At the last meeting of the year, Mr. A. G. Collier read a paper entitled "An Introduction to Psychology". Mr. Collier stated the present position of Psychology with the Behaviourist school giving way to orilodox psychology recognising the controlling force of Mind. In the course of his talk he showed how the basic inborn Instincts together with individual Propensities are worked upon by the action of 34

environmental experience to form the higher units of Mind such as Intellect, the Sentiments, and Skills. Whilst allowing the importance of the work of Biologists and Physiologists in our knowledge of Man, yet the lecturer would not have the Purposive control of Mind reduced to mere chemico-physical stimuli, but rather the opposite, in that the mechanical structure subserves the unit of Mind.

An account of a visit by members of the Society to a chocolate factory appears below. It is hoped next term to arrange a visit to the new signal box at York Station—the largest in the world.

The Society is grateful to all who have helped during the year, especially to the speakers and to P. S. Lumby, who supervised the operation of the projectors. Looking back we can feel that the year has been very successful for the Society.

G.W.R.

A VISIT TO A CHOCOLATE FACTORY

A party visited Rowntree's Cocoa Works on Wednesday, 19th March, 1952. It consisted of the members of the Committee of the Science Society and those who had helped in the meetings in the past two terms. On arrival at the Works the party, consisting of about 20 boys, was split into four groups each in the charge of a specially trained guide.

The first call was the melange department.

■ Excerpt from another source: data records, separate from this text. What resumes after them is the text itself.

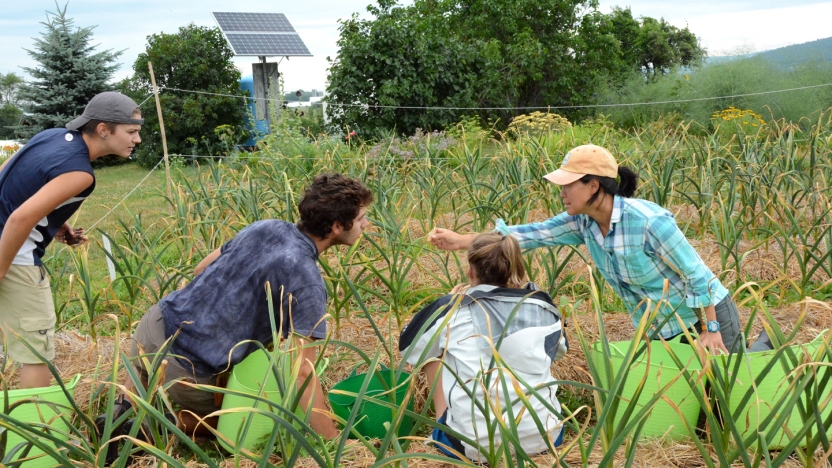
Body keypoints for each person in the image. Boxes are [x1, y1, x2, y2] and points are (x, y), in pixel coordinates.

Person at [100, 173, 372, 446]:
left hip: (152, 326)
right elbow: (302, 372)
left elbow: (200, 269)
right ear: (337, 226)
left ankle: (122, 408)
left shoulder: (267, 226)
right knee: (238, 424)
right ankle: (151, 425)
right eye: (361, 219)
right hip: (184, 367)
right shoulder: (307, 281)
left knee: (145, 366)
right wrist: (335, 444)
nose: (366, 224)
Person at [430, 144, 769, 355]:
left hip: (703, 316)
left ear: (593, 185)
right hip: (660, 328)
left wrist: (711, 331)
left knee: (731, 398)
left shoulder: (649, 221)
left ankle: (773, 348)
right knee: (694, 413)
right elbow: (532, 235)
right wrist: (462, 240)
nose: (561, 192)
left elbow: (698, 276)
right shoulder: (583, 222)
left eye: (567, 184)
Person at [0, 92, 143, 389]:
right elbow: (19, 220)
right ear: (104, 129)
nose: (137, 139)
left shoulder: (51, 136)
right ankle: (35, 432)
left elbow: (8, 175)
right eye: (131, 132)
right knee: (36, 354)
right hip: (13, 254)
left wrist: (58, 223)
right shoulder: (81, 174)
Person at [400, 232, 568, 462]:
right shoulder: (543, 307)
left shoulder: (451, 308)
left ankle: (444, 423)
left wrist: (448, 303)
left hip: (471, 446)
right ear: (516, 268)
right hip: (545, 437)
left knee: (433, 349)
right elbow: (560, 351)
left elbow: (408, 350)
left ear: (470, 270)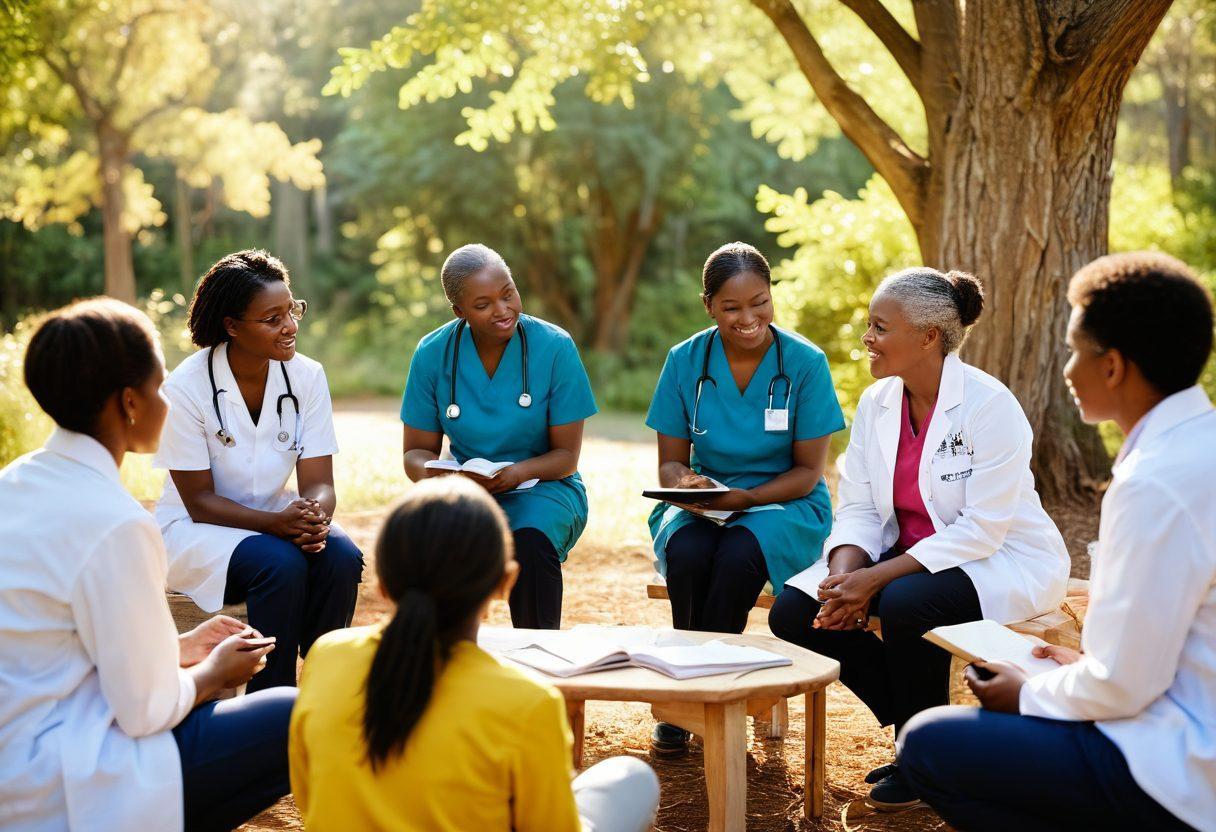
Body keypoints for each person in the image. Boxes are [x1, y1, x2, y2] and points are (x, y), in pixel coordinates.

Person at [899, 252, 1214, 832]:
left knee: (929, 743)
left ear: (1114, 366)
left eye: (1075, 350)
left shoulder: (1155, 483)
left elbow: (1126, 686)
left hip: (1182, 766)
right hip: (1184, 717)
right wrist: (1086, 666)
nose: (1067, 370)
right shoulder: (1200, 448)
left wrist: (1028, 693)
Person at [769, 267, 1070, 810]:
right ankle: (929, 731)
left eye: (880, 327)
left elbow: (982, 528)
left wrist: (875, 579)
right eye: (870, 325)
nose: (867, 338)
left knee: (910, 602)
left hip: (997, 557)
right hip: (900, 554)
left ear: (928, 338)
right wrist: (843, 577)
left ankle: (918, 755)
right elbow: (859, 507)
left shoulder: (988, 405)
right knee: (793, 611)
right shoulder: (877, 403)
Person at [0, 298, 294, 832]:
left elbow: (56, 644)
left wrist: (179, 649)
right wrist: (212, 672)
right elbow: (147, 712)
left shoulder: (16, 483)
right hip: (61, 782)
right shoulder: (116, 522)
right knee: (293, 715)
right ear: (130, 402)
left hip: (15, 751)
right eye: (162, 389)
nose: (170, 403)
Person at [289, 476, 660, 831]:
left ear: (383, 586)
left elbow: (309, 796)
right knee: (631, 778)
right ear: (505, 583)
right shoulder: (528, 704)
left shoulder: (326, 659)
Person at [644, 241, 845, 755]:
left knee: (736, 557)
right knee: (687, 553)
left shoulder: (803, 363)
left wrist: (747, 499)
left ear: (772, 295)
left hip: (784, 503)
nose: (748, 317)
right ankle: (703, 689)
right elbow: (670, 460)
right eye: (731, 307)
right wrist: (690, 487)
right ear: (708, 305)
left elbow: (807, 473)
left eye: (760, 301)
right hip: (708, 503)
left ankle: (696, 694)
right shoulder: (685, 361)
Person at [153, 250, 363, 692]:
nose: (289, 326)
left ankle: (328, 684)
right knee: (280, 563)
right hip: (195, 531)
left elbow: (320, 481)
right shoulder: (187, 388)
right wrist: (278, 526)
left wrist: (314, 516)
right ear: (232, 326)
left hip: (276, 521)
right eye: (272, 318)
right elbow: (199, 501)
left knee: (342, 557)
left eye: (292, 311)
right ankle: (272, 698)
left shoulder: (306, 377)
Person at [401, 243, 598, 630]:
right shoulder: (432, 353)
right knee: (432, 549)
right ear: (459, 311)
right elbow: (415, 453)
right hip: (464, 495)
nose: (503, 309)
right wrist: (446, 479)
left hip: (545, 487)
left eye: (508, 294)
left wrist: (515, 474)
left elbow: (565, 457)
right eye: (484, 304)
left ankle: (542, 662)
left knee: (529, 543)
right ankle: (448, 665)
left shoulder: (554, 347)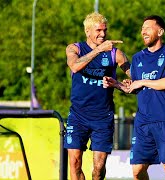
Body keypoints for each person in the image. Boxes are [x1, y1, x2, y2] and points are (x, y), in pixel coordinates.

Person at [104, 15, 165, 180]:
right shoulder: (138, 58)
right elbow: (135, 87)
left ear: (160, 31)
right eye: (142, 29)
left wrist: (141, 81)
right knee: (137, 170)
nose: (143, 31)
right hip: (143, 121)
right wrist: (118, 84)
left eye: (148, 28)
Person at [64, 12, 130, 180]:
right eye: (98, 30)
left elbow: (135, 82)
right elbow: (74, 66)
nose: (103, 34)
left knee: (98, 169)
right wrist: (99, 50)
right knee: (75, 162)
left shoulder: (116, 54)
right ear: (87, 31)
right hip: (78, 116)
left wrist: (120, 85)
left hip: (103, 117)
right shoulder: (74, 49)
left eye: (105, 30)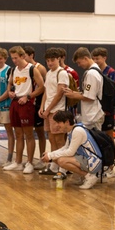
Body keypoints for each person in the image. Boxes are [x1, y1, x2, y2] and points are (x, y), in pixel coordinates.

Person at [3, 46, 44, 174]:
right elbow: (10, 83)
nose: (14, 60)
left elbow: (42, 87)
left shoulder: (32, 69)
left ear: (22, 56)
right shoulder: (14, 70)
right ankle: (18, 162)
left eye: (16, 58)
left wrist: (28, 96)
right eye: (12, 58)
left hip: (27, 104)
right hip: (15, 103)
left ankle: (30, 162)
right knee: (18, 134)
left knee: (29, 135)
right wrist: (10, 91)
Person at [43, 110, 102, 189]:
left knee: (61, 160)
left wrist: (51, 156)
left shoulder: (77, 131)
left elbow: (70, 152)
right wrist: (50, 154)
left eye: (59, 122)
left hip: (93, 161)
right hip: (88, 159)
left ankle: (89, 177)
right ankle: (84, 176)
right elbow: (65, 148)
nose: (57, 125)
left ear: (67, 122)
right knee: (57, 158)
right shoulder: (72, 130)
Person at [38, 48, 69, 177]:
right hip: (48, 110)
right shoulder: (49, 73)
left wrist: (49, 109)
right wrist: (42, 107)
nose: (50, 63)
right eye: (48, 61)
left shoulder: (62, 73)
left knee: (59, 140)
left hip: (57, 111)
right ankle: (54, 165)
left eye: (52, 60)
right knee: (51, 138)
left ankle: (63, 168)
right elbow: (46, 91)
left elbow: (59, 94)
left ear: (59, 59)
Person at [66, 47, 104, 131]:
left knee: (94, 143)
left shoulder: (92, 73)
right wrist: (74, 93)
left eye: (79, 62)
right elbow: (88, 93)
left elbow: (89, 97)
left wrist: (73, 95)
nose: (79, 65)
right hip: (91, 115)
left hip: (93, 116)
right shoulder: (95, 70)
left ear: (85, 58)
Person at [23, 46, 48, 162]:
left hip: (37, 101)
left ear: (31, 55)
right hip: (27, 102)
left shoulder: (40, 68)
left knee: (40, 131)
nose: (23, 58)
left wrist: (43, 104)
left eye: (25, 55)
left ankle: (42, 158)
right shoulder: (22, 68)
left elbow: (45, 87)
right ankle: (29, 160)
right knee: (27, 132)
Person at [91, 47, 115, 133]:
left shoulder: (111, 72)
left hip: (107, 108)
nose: (95, 61)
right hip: (96, 107)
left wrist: (109, 108)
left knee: (108, 133)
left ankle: (112, 147)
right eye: (93, 59)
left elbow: (113, 92)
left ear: (104, 58)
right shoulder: (94, 71)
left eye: (97, 59)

There the chocolate crumb, a homogeneous mass comprising milk solids, milk fat, sugar, and cocoa beans is placed in a melangeur and ground into a very fine paste with the addition of a fixed quantity of cocoa butter.

The paste is then passed to the refiners. A machine consists of five horizontal rollers, one on top of the other, made of chilled iron and water cooled. The paste is spread on to the bottom roller and is transferred from one roller to another until it reaches the top, where it is scraped off as a fine powder.

The powder is then transferred to the conching machines. One of these consists of four pots heated to 95°F. in which a paddle moves up and down. The powder soon becomes liquid and grinds itself up like pebbles on a beach. This process is carried out for 60 hours. The prepared chocolate is then piped to the various parts of the works where it is required.

In the next department visited orange creams were being covered with couverture chocolate. The moulded centres are placed in lines on a slowly moving belt which passes them into two machines, one covering the bottom with chocolate, and the other the sides and top. The design is then piped on by hand. The belt then passes into the cooler, after leaving which defective chocolates are removed. The perfect ones are then passed on to the wrapping department, which was next visited.